Tarefa A: Reproduza sem alterações o trecho do texto sobre a polícia de choque que começa nas palavras "Nota sobre as" e termina depois de "devem ser entendidas.".
Tarefa B: Prossiga o texto sobre as táticas da polícia de choque a partir do ponto em que ele termina.

Texto base:
::::::::

Nota sobre as tácticas policiais

A polícia de choque tem um treino muito específico. As suas tácticas são puramente militares, e é como tal que devem ser entendidas.
  • objectivos tácticos da polícia:
    • romper o ânimo da multidão, intimidar, quebrá-la em pequenas porções «manuseáveis»
    • provocar a violência, para justificar política e judicialmente a sua própria violência
    • cercar ou encurralar, para impedir vias de fuga e aumentar o controle da multidão
    • identificar e deter os dirigentes da manifestação
    • recolher provas que permitam condenar e punir as pessoas detidas
  • coreografia básica da polícia:
    o primeiro objectivo da polícia será sempre quebrar a massa de manifestantes em pequenas porções e apanhar pessoas isoladas;
    a polícia tentará provocar a dispersão por meio de pequenas cargas de bastonada, cargas a cavalo, veículos blindados, balas de borracha;
    a dança obedecerá a alguns ou todos estes passos:
    • os polícias tentarão formar uma linha de cerco
    • atacando pelo centro ou pelo lado, tentarão dividir a massa de manifestantes em dois grupos: os «actores» e os «espectadores»

::::::::

Itens de teste baseados em gráficos:
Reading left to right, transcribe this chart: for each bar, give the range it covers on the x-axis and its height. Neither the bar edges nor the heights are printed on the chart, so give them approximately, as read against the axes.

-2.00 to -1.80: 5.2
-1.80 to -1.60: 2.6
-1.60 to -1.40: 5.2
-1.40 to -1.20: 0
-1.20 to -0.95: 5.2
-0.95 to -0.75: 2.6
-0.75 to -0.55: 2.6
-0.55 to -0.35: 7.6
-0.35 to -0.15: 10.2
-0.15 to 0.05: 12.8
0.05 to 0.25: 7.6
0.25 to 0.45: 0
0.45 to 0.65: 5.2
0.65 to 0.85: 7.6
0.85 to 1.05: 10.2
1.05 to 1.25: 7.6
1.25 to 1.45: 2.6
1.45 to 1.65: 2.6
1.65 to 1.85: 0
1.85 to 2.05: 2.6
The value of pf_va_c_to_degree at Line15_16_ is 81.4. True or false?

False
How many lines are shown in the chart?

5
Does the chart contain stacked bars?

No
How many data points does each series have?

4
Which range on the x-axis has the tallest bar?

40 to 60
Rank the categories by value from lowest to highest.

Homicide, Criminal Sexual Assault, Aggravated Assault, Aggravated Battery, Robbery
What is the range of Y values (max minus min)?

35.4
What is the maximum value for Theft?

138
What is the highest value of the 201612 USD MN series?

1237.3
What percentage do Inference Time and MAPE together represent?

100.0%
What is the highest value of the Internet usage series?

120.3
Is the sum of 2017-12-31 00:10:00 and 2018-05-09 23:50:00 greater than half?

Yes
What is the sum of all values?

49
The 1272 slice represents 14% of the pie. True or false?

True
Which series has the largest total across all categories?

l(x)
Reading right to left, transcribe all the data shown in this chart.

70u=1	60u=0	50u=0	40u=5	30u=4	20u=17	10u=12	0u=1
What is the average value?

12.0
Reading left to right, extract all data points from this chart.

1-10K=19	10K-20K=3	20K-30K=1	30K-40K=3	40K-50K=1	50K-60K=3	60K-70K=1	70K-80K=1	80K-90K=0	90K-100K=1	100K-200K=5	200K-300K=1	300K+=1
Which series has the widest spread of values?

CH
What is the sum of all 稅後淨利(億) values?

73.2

::::::::

Resultado A:
Nota sobre as tácticas policiais

A polícia de choque tem um treino muito específico. As suas tácticas são puramente militares, e é como tal que devem ser entendidas.

Resultado B:
    • cargas breves de cassetete para tentar baixar o moral (mas mantendo ainda a linha policial coesa)
    • altifalantes poderosos, granadas secas (só para fazerem barulho), luzes muito brilhantes se for de noite – para desorientar a multidão; ruído muito alto provoca também desorientação mental e abranda o raciocínio
    • linhas de polícia efectuam cargas sucessivas (avançam, batem, recuam, voltam ao ataque) a fim de empurrar a multidão para uma zona escolhida pelo comando

Como responder à táctica policial

  • é crucial impedir a polícia de formar uma linha da frente!!
    para cercar as pessoas, impedindo-as de irem para onde querem, empurrando-as para a rua ou a zona que lhes convém, a polícia tem imperiosamente de formar linhas – isto é fácil de realizar se a multidão ficar estática
    é da maior importância impedir que a polícia forme as suas linhas da frente!
    se a multidão for esquiva, se se mantiver em movimento mais ou menos aleatório, a polícia desistirá de formar a linha da frente, recuará e formará linhas a distância; mas se a multidão for passiva, a polícia formará linhas da frente onde quiser, se for preciso até no coração da manifestação
  • não ficar parado a olhar, na expectativa!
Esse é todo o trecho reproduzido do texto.